The same self-annexation is evident in the use of the different media – photographs, mass cultural images, different kinds of paint — did not convey much about the media or what they represent, but rather, betrayed an interest in what the artist can do, what the artist does. When the images invariably represent women's bodies, in fragmented form, the superficiality of the re-appropriation becomes uncomfortable viewing. And though the evidence of German cultural icons or German language could be identified in the interstices between different colors of paint or between images, these did not make any substantial reference to German identity, either cultural or historical. They were no more than compositional elements in a visual field.

On more than one occasion, I have been "accused" of being a modernist with all the derogatory and superciliousness of academic authority. However, rather than this being a strike against my intellectual position, it has never been made clear to me what the problem might be with aligning myself with a modernist aesthetic and a modernist sensibility. Certainly, if the demand for responsibility to image and what it represents be a modernist demand, I am not about to be convinced by the political, intellectual or ethical irresponsibility of my opinions! However, I am willing to be convinced that there is something I have not seen for the brashness of Oehlen's painting.

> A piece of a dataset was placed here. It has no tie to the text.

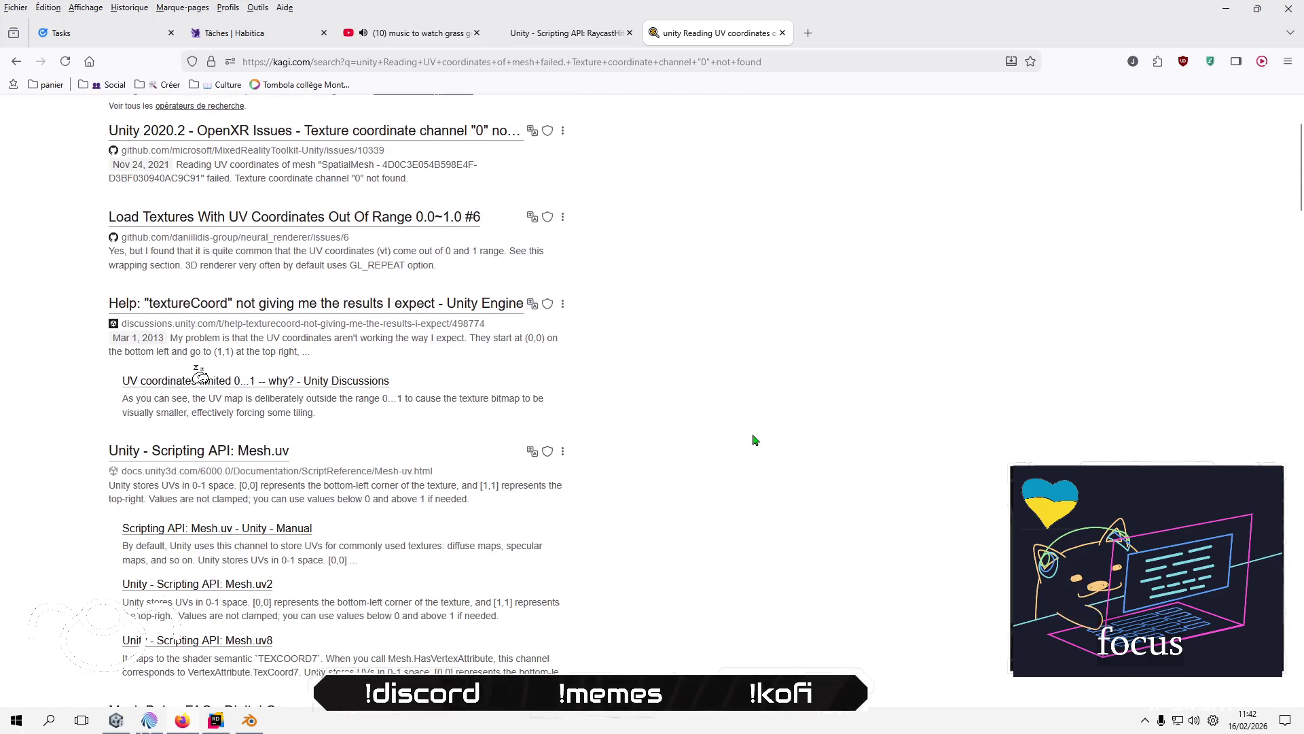
pyautogui.scroll(-2, 754, 440)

All this said, on another level, what I enjoyed about these paintings was the use of the thick white ground, and later in the 1990s and 2000s the colored grounds: these do not appear as supports for the collages of images and other painted shapes and gestures. But rather, background and foreground remain separated, two distinct planes, with nothing in between. As such, the emptiness of the painted space and its harsh perceptual effect when standing close to the canvas, become negotiated when seen from a distance. It is only then, at a distance, that the supposed emotional power of Oehlen's paintings begins to emerge.